Please transcribe all of the data below line by line, keeping every character, language, and line break unchanged.

· · · ·

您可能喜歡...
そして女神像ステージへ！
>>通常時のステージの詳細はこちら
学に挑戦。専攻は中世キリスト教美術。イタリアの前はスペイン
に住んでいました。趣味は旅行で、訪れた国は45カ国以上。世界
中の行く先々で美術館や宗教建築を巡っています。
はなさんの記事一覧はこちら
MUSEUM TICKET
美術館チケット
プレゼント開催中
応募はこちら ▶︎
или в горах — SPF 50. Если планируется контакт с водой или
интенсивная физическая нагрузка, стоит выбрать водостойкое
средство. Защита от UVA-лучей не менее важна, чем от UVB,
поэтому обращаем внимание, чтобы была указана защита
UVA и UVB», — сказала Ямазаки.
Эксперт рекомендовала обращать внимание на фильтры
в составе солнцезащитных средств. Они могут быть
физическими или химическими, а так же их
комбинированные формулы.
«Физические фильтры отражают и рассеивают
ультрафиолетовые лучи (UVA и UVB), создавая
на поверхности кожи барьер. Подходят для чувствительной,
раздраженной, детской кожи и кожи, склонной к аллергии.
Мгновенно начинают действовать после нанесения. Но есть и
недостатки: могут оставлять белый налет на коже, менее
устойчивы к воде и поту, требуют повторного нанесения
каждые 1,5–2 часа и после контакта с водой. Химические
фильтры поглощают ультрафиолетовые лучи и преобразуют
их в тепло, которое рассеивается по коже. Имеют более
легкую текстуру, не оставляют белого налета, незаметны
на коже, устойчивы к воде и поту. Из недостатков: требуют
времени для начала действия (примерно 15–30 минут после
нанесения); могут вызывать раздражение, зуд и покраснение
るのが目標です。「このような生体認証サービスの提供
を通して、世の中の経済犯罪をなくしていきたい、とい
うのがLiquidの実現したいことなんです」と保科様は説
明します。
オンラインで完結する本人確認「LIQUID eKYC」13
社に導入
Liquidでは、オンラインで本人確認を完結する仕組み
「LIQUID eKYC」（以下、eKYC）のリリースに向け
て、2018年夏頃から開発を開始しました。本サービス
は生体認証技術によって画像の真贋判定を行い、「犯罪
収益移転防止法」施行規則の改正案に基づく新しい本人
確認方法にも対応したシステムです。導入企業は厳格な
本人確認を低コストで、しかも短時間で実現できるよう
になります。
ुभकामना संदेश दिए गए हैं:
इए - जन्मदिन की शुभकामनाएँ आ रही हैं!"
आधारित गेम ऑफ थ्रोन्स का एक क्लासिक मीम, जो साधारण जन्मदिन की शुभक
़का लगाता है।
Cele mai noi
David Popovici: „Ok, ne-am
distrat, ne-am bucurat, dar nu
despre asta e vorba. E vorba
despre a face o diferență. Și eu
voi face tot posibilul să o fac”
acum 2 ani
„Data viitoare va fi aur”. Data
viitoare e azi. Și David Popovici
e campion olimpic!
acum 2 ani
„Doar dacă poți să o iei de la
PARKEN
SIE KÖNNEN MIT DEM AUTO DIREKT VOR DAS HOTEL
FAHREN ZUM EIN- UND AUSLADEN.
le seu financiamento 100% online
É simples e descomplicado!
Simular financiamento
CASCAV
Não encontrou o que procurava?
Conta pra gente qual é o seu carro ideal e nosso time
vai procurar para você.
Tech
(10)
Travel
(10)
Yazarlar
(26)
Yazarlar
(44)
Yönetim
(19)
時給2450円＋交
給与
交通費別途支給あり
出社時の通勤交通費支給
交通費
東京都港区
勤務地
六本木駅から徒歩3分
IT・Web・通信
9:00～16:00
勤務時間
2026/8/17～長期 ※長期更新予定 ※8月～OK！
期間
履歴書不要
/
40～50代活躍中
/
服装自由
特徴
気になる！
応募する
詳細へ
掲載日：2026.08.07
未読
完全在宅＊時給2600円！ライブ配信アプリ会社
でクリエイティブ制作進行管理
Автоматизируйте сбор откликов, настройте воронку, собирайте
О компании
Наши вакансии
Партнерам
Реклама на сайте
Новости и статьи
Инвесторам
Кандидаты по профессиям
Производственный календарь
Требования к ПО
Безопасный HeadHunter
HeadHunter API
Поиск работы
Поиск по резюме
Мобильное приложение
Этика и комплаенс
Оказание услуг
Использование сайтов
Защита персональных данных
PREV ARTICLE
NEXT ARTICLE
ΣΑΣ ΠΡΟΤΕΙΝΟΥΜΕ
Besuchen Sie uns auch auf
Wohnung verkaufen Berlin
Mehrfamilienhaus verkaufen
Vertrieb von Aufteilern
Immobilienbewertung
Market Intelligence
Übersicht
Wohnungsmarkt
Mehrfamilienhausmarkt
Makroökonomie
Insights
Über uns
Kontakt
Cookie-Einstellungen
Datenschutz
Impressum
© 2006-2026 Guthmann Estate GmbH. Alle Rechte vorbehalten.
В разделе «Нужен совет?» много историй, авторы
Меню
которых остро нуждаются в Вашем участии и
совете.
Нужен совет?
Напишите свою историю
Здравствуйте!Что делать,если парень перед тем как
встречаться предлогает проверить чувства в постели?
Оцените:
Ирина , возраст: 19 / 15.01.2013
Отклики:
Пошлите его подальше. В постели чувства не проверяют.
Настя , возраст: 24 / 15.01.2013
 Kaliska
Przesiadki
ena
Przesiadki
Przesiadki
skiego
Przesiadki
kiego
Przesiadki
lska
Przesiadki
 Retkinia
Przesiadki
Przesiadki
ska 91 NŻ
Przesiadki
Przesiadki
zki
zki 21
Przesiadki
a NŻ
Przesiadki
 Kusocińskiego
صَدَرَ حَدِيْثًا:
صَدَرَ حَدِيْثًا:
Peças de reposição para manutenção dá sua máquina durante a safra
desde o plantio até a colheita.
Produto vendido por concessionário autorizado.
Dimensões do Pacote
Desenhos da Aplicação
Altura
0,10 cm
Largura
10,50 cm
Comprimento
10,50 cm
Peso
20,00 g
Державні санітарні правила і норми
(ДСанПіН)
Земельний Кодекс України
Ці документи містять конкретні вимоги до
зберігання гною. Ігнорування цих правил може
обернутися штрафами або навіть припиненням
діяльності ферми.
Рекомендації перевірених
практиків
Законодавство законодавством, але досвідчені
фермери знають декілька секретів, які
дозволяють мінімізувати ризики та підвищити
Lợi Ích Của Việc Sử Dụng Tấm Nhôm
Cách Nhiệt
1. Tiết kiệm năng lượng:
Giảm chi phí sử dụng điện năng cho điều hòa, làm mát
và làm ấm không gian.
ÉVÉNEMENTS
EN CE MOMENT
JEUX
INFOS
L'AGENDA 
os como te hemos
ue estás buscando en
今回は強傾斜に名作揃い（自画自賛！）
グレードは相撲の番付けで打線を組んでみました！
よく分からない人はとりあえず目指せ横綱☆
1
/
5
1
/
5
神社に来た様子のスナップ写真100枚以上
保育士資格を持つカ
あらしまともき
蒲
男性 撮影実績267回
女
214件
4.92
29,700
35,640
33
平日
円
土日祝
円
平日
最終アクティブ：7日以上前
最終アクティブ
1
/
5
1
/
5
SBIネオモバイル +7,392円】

· · · ·

# Output below
您可能喜歡...
そして女神像ステージへ！
>>通常時のステージの詳細はこちら
学に挑戦。専攻は中世キリスト教美術。イタリアの前はスペイン
に住んでいました。趣味は旅行で、訪れた国は45カ国以上。世界
中の行く先々で美術館や宗教建築を巡っています。
はなさんの記事一覧はこちら
MUSEUM TICKET
美術館チケット
プレゼント開催中
応募はこちら ▶︎
или в горах — SPF 50. Если планируется контакт с водой или
интенсивная физическая нагрузка, стоит выбрать водостойкое
средство. Защита от UVA-лучей не менее важна, чем от UVB,
поэтому обращаем внимание, чтобы была указана защита
UVA и UVB», — сказала Ямазаки.
Эксперт рекомендовала обращать внимание на фильтры
в составе солнцезащитных средств. Они могут быть
физическими или химическими, а так же их
комбинированные формулы.
«Физические фильтры отражают и рассеивают
ультрафиолетовые лучи (UVA и UVB), создавая
на поверхности кожи барьер. Подходят для чувствительной,
раздраженной, детской кожи и кожи, склонной к аллергии.
Мгновенно начинают действовать после нанесения. Но есть и
недостатки: могут оставлять белый налет на коже, менее
устойчивы к воде и поту, требуют повторного нанесения
каждые 1,5–2 часа и после контакта с водой. Химические
фильтры поглощают ультрафиолетовые лучи и преобразуют
их в тепло, которое рассеивается по коже. Имеют более
легкую текстуру, не оставляют белого налета, незаметны
на коже, устойчивы к воде и поту. Из недостатков: требуют
времени для начала действия (примерно 15–30 минут после
нанесения); могут вызывать раздражение, зуд и покраснение
るのが目標です。「このような生体認証サービスの提供
を通して、世の中の経済犯罪をなくしていきたい、とい
うのがLiquidの実現したいことなんです」と保科様は説
明します。
オンラインで完結する本人確認「LIQUID eKYC」13
社に導入
Liquidでは、オンラインで本人確認を完結する仕組み
「LIQUID eKYC」（以下、eKYC）のリリースに向け
て、2018年夏頃から開発を開始しました。本サービス
は生体認証技術によって画像の真贋判定を行い、「犯罪
収益移転防止法」施行規則の改正案に基づく新しい本人
確認方法にも対応したシステムです。導入企業は厳格な
本人確認を低コストで、しかも短時間で実現できるよう
になります。
ुभकामना संदेश दिए गए हैं:
इए - जन्मदिन की शुभकामनाएँ आ रही हैं!"
आधारित गेम ऑफ थ्रोन्स का एक क्लासिक मीम, जो साधारण जन्मदिन की शुभक
़का लगाता है।
Cele mai noi
David Popovici: „Ok, ne-am
distrat, ne-am bucurat, dar nu
despre asta e vorba. E vorba
despre a face o diferență. Și eu
voi face tot posibilul să o fac”
acum 2 ani
„Data viitoare va fi aur”. Data
viitoare e azi. Și David Popovici
e campion olimpic!
acum 2 ani
„Doar dacă poți să o iei de la
PARKEN
SIE KÖNNEN MIT DEM AUTO DIREKT VOR DAS HOTEL
FAHREN ZUM EIN- UND AUSLADEN.
le seu financiamento 100% online
É simples e descomplicado!
Simular financiamento
CASCAV
Não encontrou o que procurava?
Conta pra gente qual é o seu carro ideal e nosso time
vai procurar para você.
Tech
(10)
Travel
(10)
Yazarlar
(26)
Yazarlar
(44)
Yönetim
(19)
時給2450円＋交
給与
交通費別途支給あり
出社時の通勤交通費支給
交通費
東京都港区
勤務地
六本木駅から徒歩3分
IT・Web・通信
9:00～16:00
勤務時間
2026/8/17～長期 ※長期更新予定 ※8月～OK！
期間
履歴書不要
/
40～50代活躍中
/
服装自由
特徴
気になる！
応募する
詳細へ
掲載日：2026.08.07
未読
完全在宅＊時給2600円！ライブ配信アプリ会社
でクリエイティブ制作進行管理
Автоматизируйте сбор откликов, настройте воронку, собирайте
О компании
Наши вакансии
Партнерам
Реклама на сайте
Новости и статьи
Инвесторам
Кандидаты по профессиям
Производственный календарь
Требования к ПО
Безопасный HeadHunter
HeadHunter API
Поиск работы
Поиск по резюме
Мобильное приложение
Этика и комплаенс
Оказание услуг
Использование сайтов
Защита персональных данных
PREV ARTICLE
NEXT ARTICLE
ΣΑΣ ΠΡΟΤΕΙΝΟΥΜΕ
Besuchen Sie uns auch auf
Wohnung verkaufen Berlin
Mehrfamilienhaus verkaufen
Vertrieb von Aufteilern
Immobilienbewertung
Market Intelligence
Übersicht
Wohnungsmarkt
Mehrfamilienhausmarkt
Makroökonomie
Insights
Über uns
Kontakt
Cookie-Einstellungen
Datenschutz
Impressum
© 2006-2026 Guthmann Estate GmbH. Alle Rechte vorbehalten.
В разделе «Нужен совет?» много историй, авторы
Меню
которых остро нуждаются в Вашем участии и
совете.
Нужен совет?
Напишите свою историю
Здравствуйте!Что делать,если парень перед тем как
встречаться предлогает проверить чувства в постели?
Оцените:
Ирина , возраст: 19 / 15.01.2013
Отклики:
Пошлите его подальше. В постели чувства не проверяют.
Настя , возраст: 24 / 15.01.2013
 Kaliska
Przesiadki
ena
Przesiadki
Przesiadki
skiego
Przesiadki
kiego
Przesiadki
lska
Przesiadki
 Retkinia
Przesiadki
Przesiadki
ska 91 NŻ
Przesiadki
Przesiadki
zki
zki 21
Przesiadki
a NŻ
Przesiadki
 Kusocińskiego
صَدَرَ حَدِيْثًا:
صَدَرَ حَدِيْثًا:
Peças de reposição para manutenção dá sua máquina durante a safra
desde o plantio até a colheita.
Produto vendido por concessionário autorizado.
Dimensões do Pacote
Desenhos da Aplicação
Altura
0,10 cm
Largura
10,50 cm
Comprimento
10,50 cm
Peso
20,00 g
Державні санітарні правила і норми
(ДСанПіН)
Земельний Кодекс України
Ці документи містять конкретні вимоги до
зберігання гною. Ігнорування цих правил може
обернутися штрафами або навіть припиненням
діяльності ферми.
Рекомендації перевірених
практиків
Законодавство законодавством, але досвідчені
фермери знають декілька секретів, які
дозволяють мінімізувати ризики та підвищити
Lợi Ích Của Việc Sử Dụng Tấm Nhôm
Cách Nhiệt
1. Tiết kiệm năng lượng:
Giảm chi phí sử dụng điện năng cho điều hòa, làm mát
và làm ấm không gian.
ÉVÉNEMENTS
EN CE MOMENT
JEUX
INFOS
L'AGENDA 
os como te hemos
ue estás buscando en
今回は強傾斜に名作揃い（自画自賛！）
グレードは相撲の番付けで打線を組んでみました！
よく分からない人はとりあえず目指せ横綱☆
1
/
5
1
/
5
神社に来た様子のスナップ写真100枚以上
保育士資格を持つカ
あらしまともき
蒲
男性 撮影実績267回
女
214件
4.92
29,700
35,640
33
平日
円
土日祝
円
平日
最終アクティブ：7日以上前
最終アクティブ
1
/
5
1
/
5
SBIネオモバイル +7,392円】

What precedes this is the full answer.